CC09LawAg said:

I think my plan to structure my workouts is this...

I'm going reset all of my training maxes to more accurately reflect my actual max. On my upper body lifts I'm going to knock off an additional 20 pounds.

Workout A will be 3/5/1 programming and do a squat/bench day at 3x3, 3x5, and 5/3/1+, followed by 50-100 accessory reps depending on time/energy.

Workout B will be the same thing for a deadlift/OHP day.

Workout C will be a 3x5 with the first set weight from that week's 3x3/3x5/or 5/3/1 for squat/bench and workout D will be the same structure with deadlift/OHP. Same 50-100 accessory reps depending on time/energy.

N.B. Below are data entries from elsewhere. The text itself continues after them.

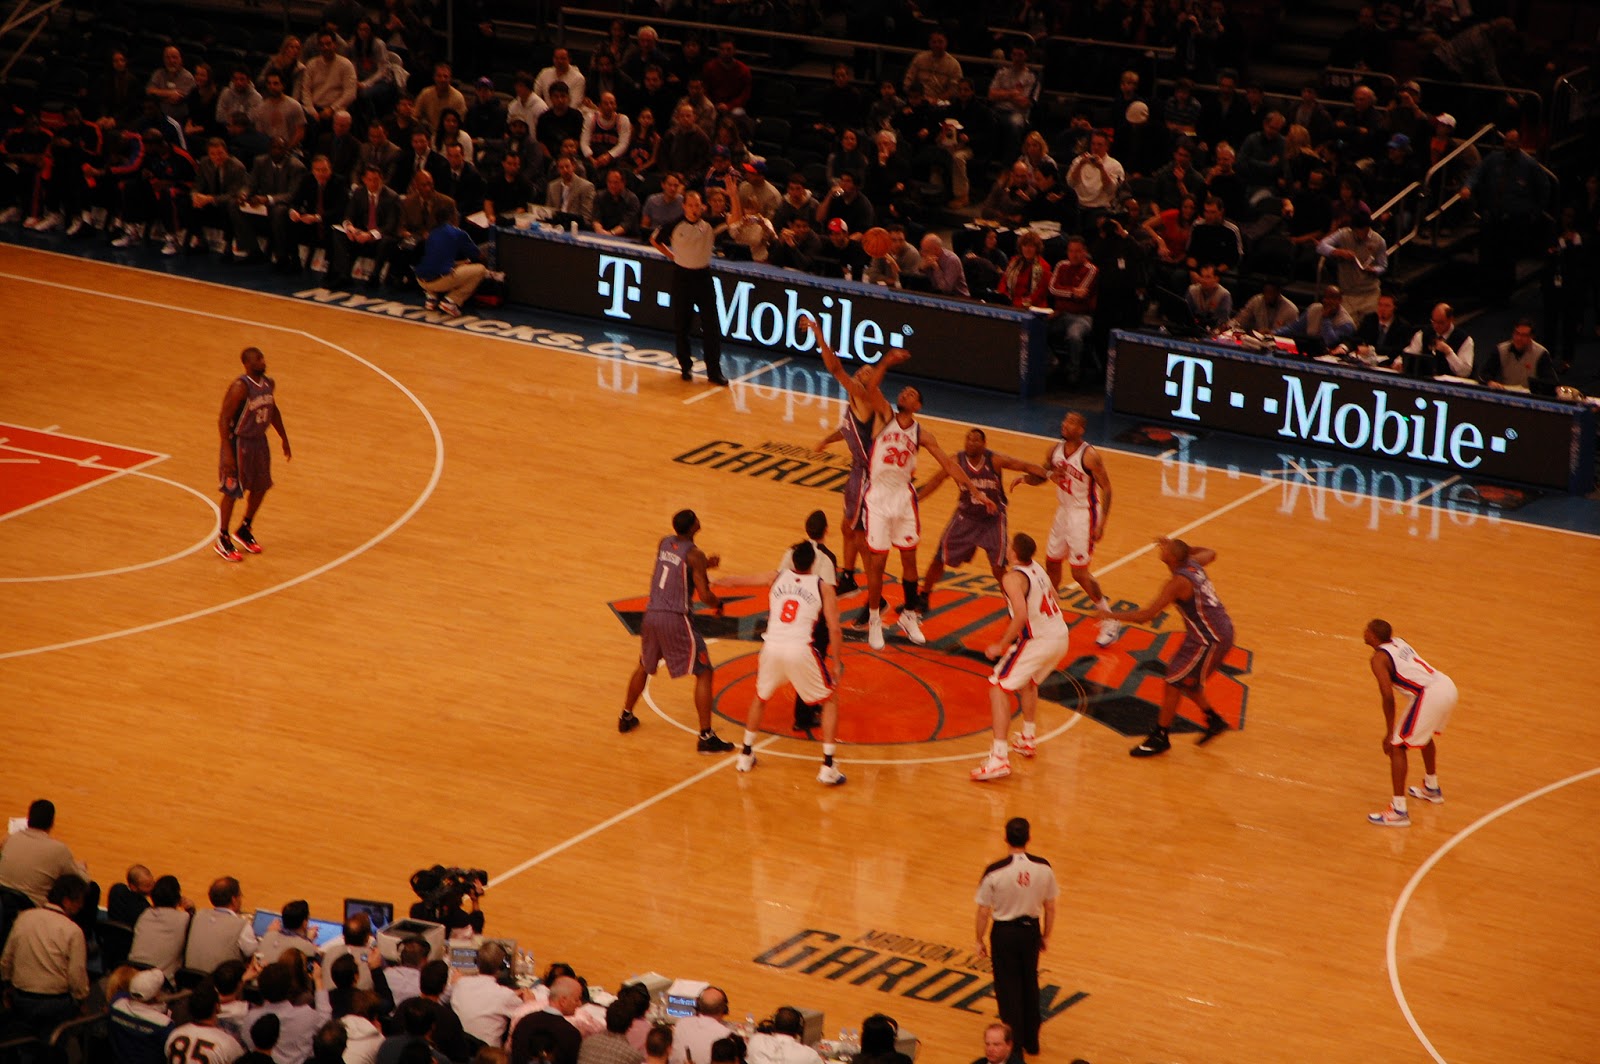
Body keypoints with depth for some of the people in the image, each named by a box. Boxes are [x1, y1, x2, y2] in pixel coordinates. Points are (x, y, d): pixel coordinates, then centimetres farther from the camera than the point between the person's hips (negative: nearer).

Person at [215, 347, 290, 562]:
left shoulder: (269, 384, -1)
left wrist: (284, 439, 20)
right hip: (239, 442, -8)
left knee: (260, 487, 16)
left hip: (259, 440, 8)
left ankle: (245, 530, 36)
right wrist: (228, 453, -27)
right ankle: (223, 540, 16)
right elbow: (224, 418, -23)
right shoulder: (240, 387, -25)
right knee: (232, 491, 2)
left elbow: (273, 410, 17)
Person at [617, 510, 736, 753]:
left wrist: (704, 566, 18)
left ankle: (626, 718, 42)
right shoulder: (694, 555, -12)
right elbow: (704, 595, -14)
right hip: (676, 619, -7)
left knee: (644, 666, 31)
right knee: (704, 673, 1)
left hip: (652, 615, 7)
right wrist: (718, 603, 7)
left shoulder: (664, 543, 9)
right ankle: (706, 737, -4)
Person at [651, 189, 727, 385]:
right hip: (682, 275, 0)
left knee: (711, 325, -4)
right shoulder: (674, 226, -7)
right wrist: (671, 256, 5)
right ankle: (686, 367, 21)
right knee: (681, 325, 7)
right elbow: (654, 239, 10)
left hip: (703, 275, 0)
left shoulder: (709, 225, -6)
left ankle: (714, 371, -1)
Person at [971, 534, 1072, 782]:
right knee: (1028, 680, 35)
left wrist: (1001, 646, -19)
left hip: (1037, 641, -9)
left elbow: (1021, 615, -28)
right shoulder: (1037, 568, 11)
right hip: (1061, 637, 9)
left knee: (998, 688, -5)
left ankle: (999, 758, -16)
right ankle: (1027, 740, 42)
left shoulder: (1013, 578, -16)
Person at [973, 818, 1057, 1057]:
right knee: (1030, 985, 19)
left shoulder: (994, 872, -19)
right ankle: (1031, 1042, 29)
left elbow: (984, 911, -12)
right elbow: (1050, 907, -1)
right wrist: (1046, 936, 14)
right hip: (1031, 930, 3)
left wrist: (980, 941, 2)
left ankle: (1015, 1042, 15)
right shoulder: (1043, 868, -11)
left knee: (1008, 988, 11)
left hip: (1004, 932, -3)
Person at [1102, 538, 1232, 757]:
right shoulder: (1193, 563, 1)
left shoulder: (1177, 583, -23)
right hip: (1221, 631, 9)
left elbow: (1144, 616, -25)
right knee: (1185, 681, 22)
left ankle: (1159, 738, 6)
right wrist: (1175, 547, 24)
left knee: (1174, 683, -1)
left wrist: (1110, 615, -14)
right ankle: (1214, 720, 33)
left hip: (1209, 640, -9)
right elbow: (1210, 553, 28)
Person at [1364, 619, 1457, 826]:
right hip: (1447, 685, 9)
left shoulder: (1379, 659, -5)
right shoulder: (1399, 642, 19)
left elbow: (1388, 697, -13)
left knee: (1396, 746, -2)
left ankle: (1398, 811, -8)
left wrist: (1389, 733, -7)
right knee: (1425, 733, 35)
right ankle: (1432, 788, 54)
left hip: (1429, 696, -9)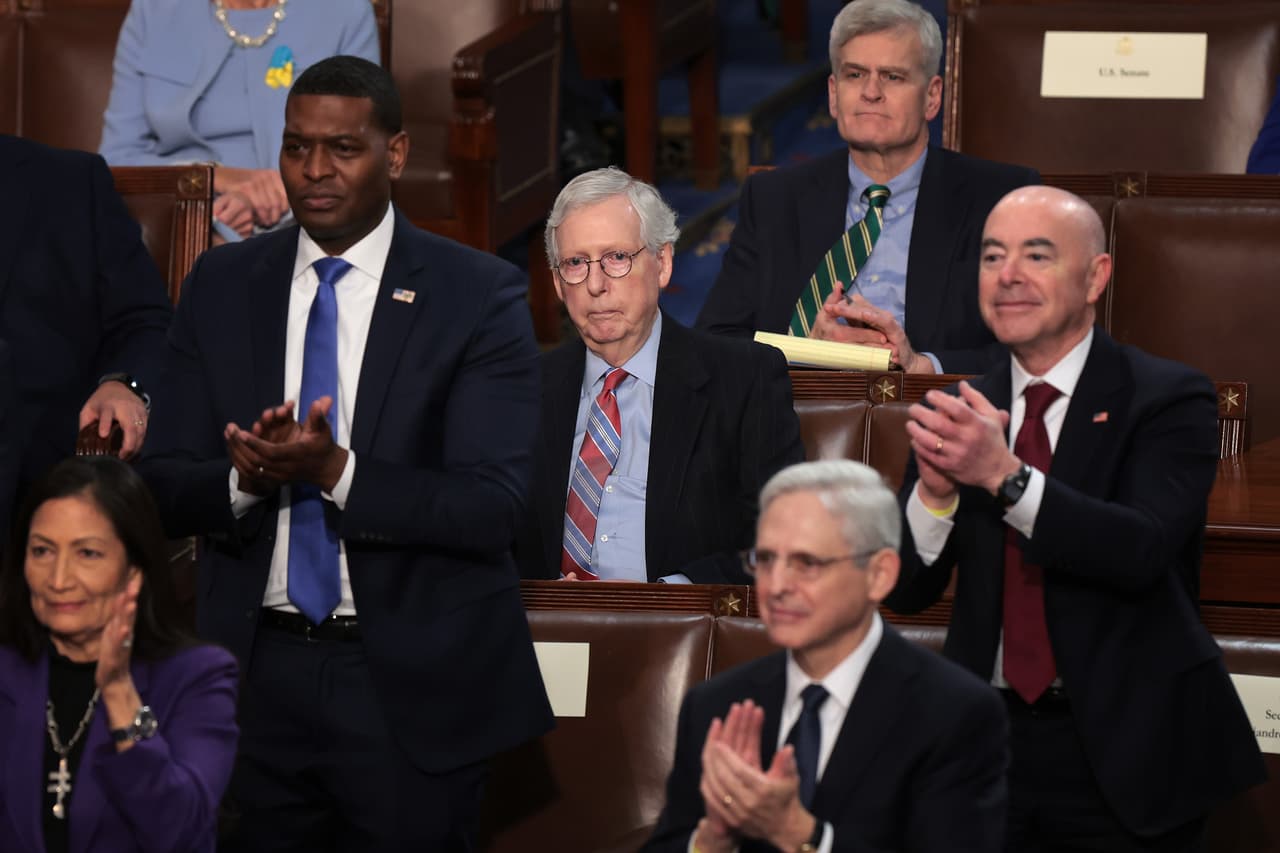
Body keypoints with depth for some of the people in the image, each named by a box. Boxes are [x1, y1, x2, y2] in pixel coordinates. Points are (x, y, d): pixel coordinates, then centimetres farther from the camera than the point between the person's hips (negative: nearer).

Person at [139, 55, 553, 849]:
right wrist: (247, 477, -19)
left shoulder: (478, 295, -6)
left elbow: (492, 506, -13)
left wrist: (335, 471, -25)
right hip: (256, 670, 3)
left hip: (413, 684, -3)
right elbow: (167, 484, 3)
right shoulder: (222, 285, 6)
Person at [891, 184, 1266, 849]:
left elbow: (1143, 551, -21)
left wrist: (1003, 474, -30)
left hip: (1121, 753, -4)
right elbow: (906, 591, 2)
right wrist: (934, 490, -18)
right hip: (988, 740, 4)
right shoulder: (960, 414, 6)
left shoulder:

This will have me doing upper/lower every workout so if I end up with 5 days in between workouts it won't end up being a week and a half between doing a lower or upper body exercise.

Workout A/B will help me keep some top end strength, and workout C/D will keep some volume on.

So, 3x3 squat/bench day + accessories, 3x3 deadlift/OHP press + accessories, 3x5 at FSL squat/bench + accessories, 3x5 at FSL deadlift/OHP + accessories. Repeat for 5s week, repeat for 5/3/1s week.

That should get me through March and then I can reassess.

I do somewhat of a variation of this as well.

I guess, in the end, is to just bite the bullet, reset, and build back up.